Die 't walend brein zich vormde en zetelde op Parnas? -
Den onbedwongen teug uit Pindus waterplasch? -
Den invloed van een walm, uit de onderaardsche kuilen
Bedwelmend opgedoomd by 's aardrijks daavrend huilen? -
Of geestbezweering door vermogend tooverrijm,
Waar de afgrond voor ontzet, 't gestarnte valt in zwijm? -
ô Stervling! waan dit niet. Zy is u ingeschapen:
Door haar is 't dat gy leeft. Ontwaakt of ingeslapen,
In werking, of gesust en als in de asch gesmoord,
Verwarmt zy u de borst en smeult oneindig voort.

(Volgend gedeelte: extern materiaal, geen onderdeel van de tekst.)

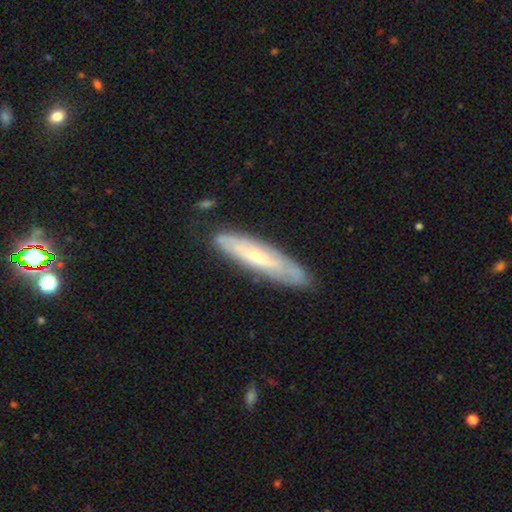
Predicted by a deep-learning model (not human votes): Morphology: type=featured or disk (59%); edge-on=yes (51%); merging=none (79%).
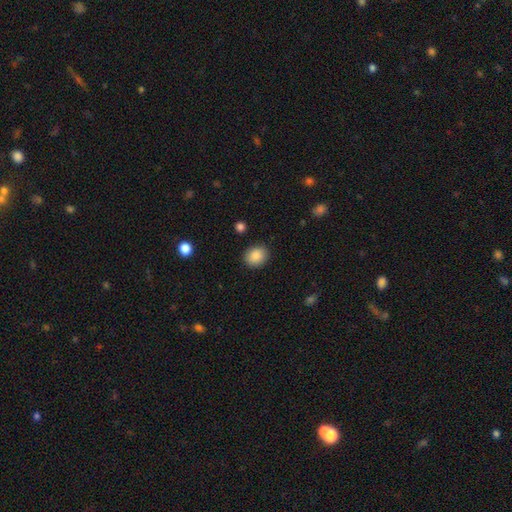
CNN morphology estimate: This is clearly a smooth galaxy (88%). How rounded: likely round (63%). Merging: clearly none (89%).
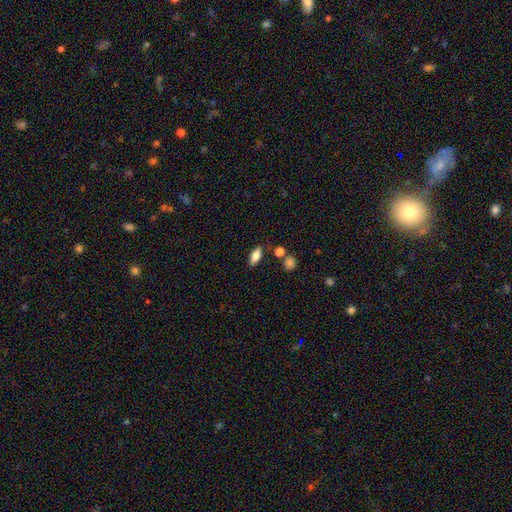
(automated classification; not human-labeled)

Zy is 't in wie gy zijt, en niet dees broze omkleeding
Uit louter aard gevormd, u-zelven tot vertreding:
Zy, adem van een God, die, louter vlammend licht,
U aanblies toen gy wierdt op 't ondermaansch gesticht.

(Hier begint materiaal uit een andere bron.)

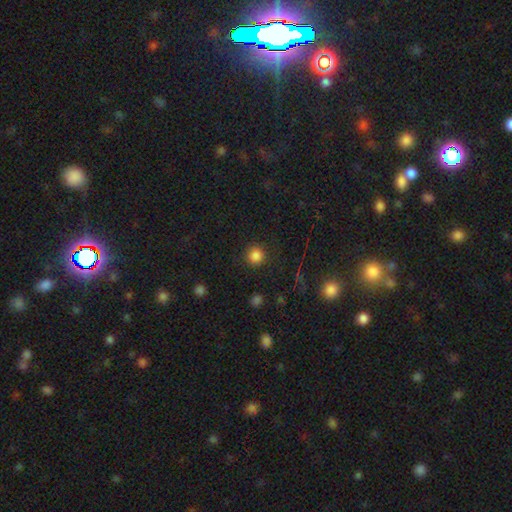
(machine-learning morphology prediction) Q: Smooth or featured?
A: smooth (81%); runner-up: star or artifact (15%)
Q: How rounded?
A: round (93%); runner-up: in between (6%)
Q: Merging?
A: none (89%); runner-up: minor disturbance (7%)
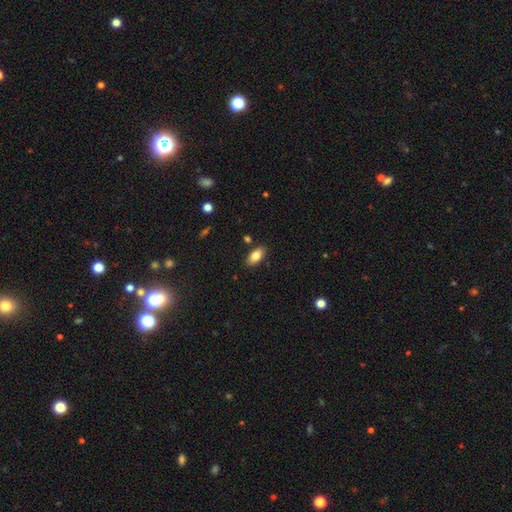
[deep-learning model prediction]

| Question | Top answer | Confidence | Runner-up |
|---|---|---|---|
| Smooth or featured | smooth | 81% | featured or disk (11%) |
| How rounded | in between | 91% | cigar-shaped (6%) |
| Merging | none | 85% | minor disturbance (10%) |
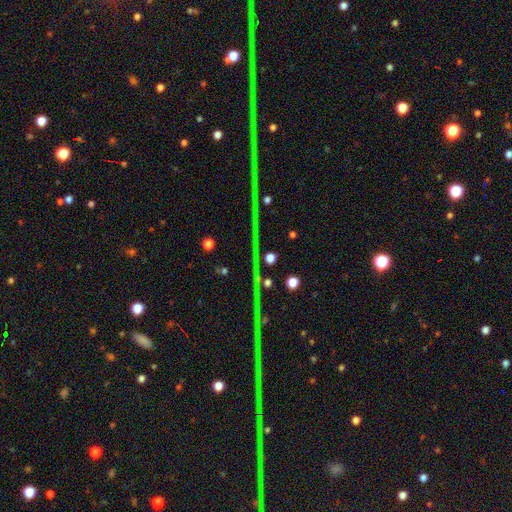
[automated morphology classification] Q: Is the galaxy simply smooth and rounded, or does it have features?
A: star or artifact — 86%.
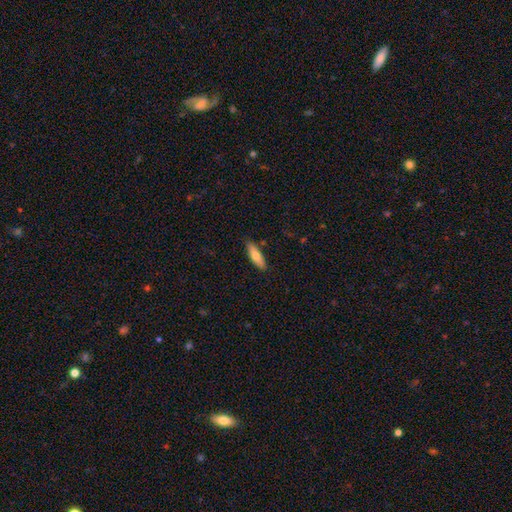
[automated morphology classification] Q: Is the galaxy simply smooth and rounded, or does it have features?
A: smooth — 68%.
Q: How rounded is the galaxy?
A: cigar-shaped — 58%.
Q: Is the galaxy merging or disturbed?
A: none — 85%.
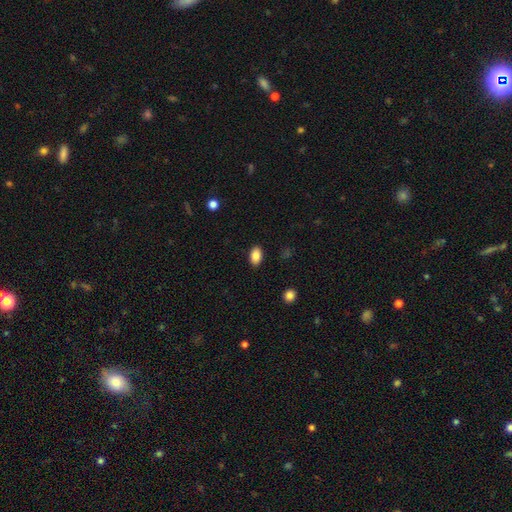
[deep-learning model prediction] Smooth or featured? smooth (86%)
How rounded? in between (90%)
Merging? none (89%)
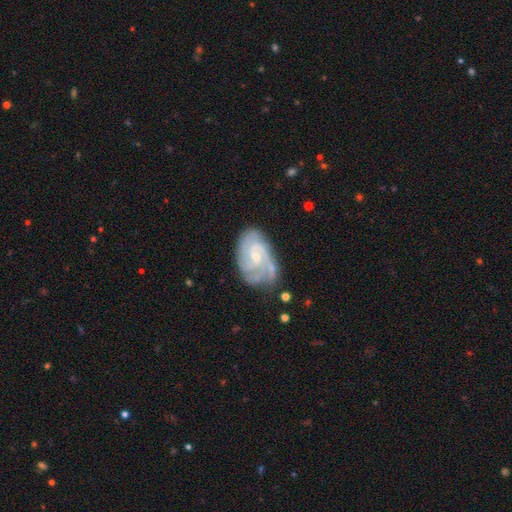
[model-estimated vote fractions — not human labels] Smooth or featured? Predicted: featured or disk (p=0.87). Edge-on disk? Predicted: no (p=0.97). Bar? Predicted: no (p=0.51). Spiral arms? Predicted: yes (p=0.98). Spiral winding? Predicted: tight (p=0.61). Spiral arm count? Predicted: 3 (p=0.39). Bulge size? Predicted: small (p=0.60). Merging? Predicted: none (p=0.68).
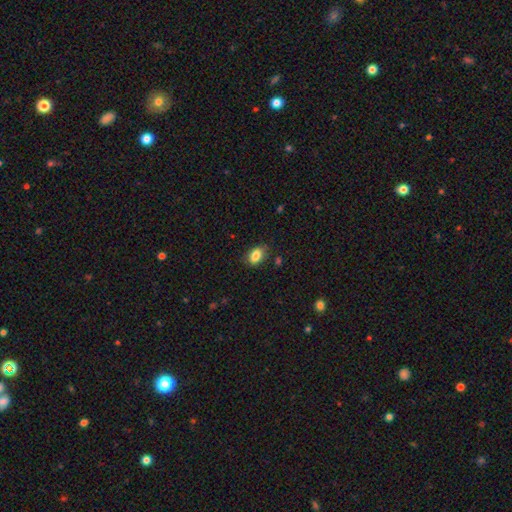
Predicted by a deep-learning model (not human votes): This appears to be a smooth galaxy with no disk features (86%) that is in between round and cigar-shaped (85%). Merging: none (81%).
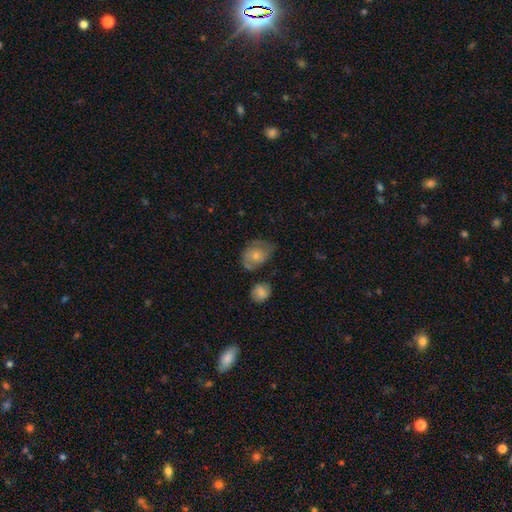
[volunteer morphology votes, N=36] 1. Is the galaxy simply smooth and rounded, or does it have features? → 53% smooth, 44% featured or disk, 3% star or artifact.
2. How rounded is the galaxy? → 68% in between, 32% round, 0% cigar-shaped.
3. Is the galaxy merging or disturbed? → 46% minor disturbance, 23% none, 20% major disturbance, 11% merger.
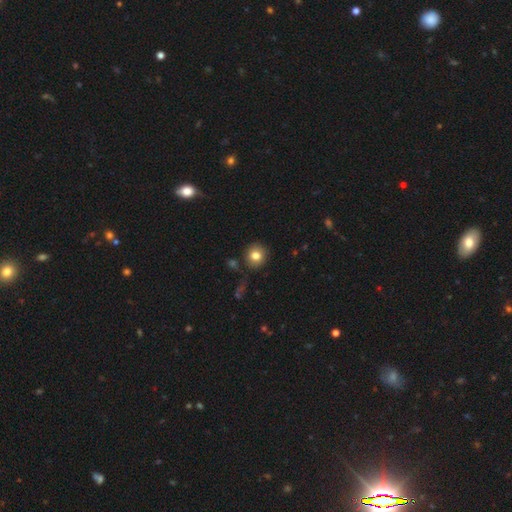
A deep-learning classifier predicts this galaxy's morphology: Overall: smooth (81%). How rounded: round (89%). Merging: none (84%).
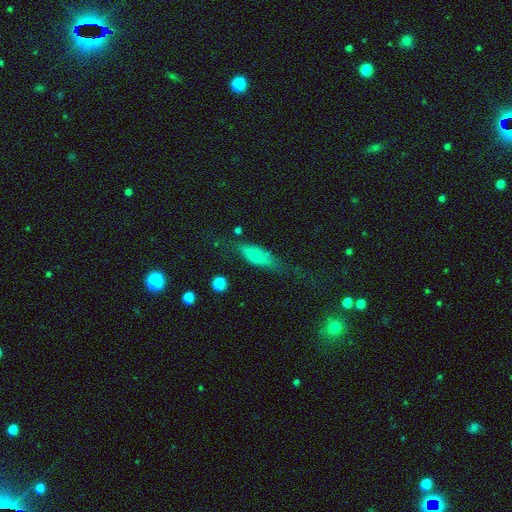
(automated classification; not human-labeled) The model was most divided on "how rounded": in between: 55%, cigar-shaped: 41%, round: 4%. Remaining: smooth or featured — smooth (67%); merging — none (45%).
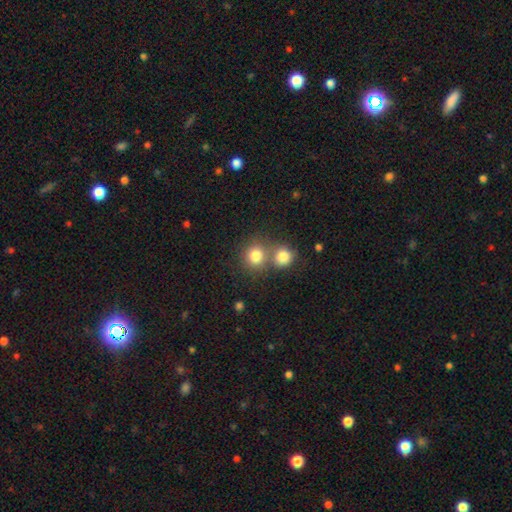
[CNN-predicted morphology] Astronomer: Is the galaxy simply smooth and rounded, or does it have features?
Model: smooth — 81%.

ô Vonk der Godlijkheid, die ons den boezem prikkelt,
En d' aardschen klei bezielt die 't zelfgevoel omwikkelt.
U ere ik in my-zelv'; u roem, u schouwe ik aan
Als spiegel van den God, de bron van mijn bestaan.
Maar leer me u kennen. Koom, vertoon u aan mijne oogen;
Druk mijner handen palm, dat zy u tasten mogen;
| |
[pagina 159]
| |
Of kies één zintuig dat me uw aanzijn openbaart,
En aan 't bedwelmd verstand uw wondren aart verklaart! -
Maar neen. Genoeg voor 't hart, genoeg is dat gevoelen
Dier onverpoosbre drift die in mijn borst blijft woelen,
Zich uitbreidt, om zich grijpt, en altijd hooger stijgt,
En, walgend van dees klomp, naar 't onbekende hijgt.

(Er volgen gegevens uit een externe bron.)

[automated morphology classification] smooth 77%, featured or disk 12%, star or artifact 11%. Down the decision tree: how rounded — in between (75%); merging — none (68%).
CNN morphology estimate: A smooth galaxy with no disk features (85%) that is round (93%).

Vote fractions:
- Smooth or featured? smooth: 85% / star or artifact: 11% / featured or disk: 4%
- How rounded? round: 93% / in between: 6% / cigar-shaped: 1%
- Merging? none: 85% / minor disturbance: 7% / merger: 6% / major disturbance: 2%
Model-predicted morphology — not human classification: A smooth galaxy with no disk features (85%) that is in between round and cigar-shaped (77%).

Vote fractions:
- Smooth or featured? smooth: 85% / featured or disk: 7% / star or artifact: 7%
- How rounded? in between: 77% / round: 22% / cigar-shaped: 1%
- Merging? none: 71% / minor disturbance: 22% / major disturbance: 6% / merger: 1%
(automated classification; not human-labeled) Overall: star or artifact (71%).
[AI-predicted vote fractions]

Naar 't onbekende? - Neen, naar 't eenig dat wy kennen.
't Onstoflijk, 't zuivrer zijn, zie daar waar naar wy rennen!
Dit aanzijn, dit bestaan, dat, hier, door 't stof beklemd,
De vlam die in ons woont, in 't opgaan dooft en dempt,
Het Godlijk licht omwalmt en hindert uit te schieten,
Om 't onbeperkt heelal der schepping door te vlieten,
En 't afscheidt van de bron waaruit het oorsprong neemt;
Dit valsch, lichaamlijk zijn, is 't reedlijk schepsel vreemd.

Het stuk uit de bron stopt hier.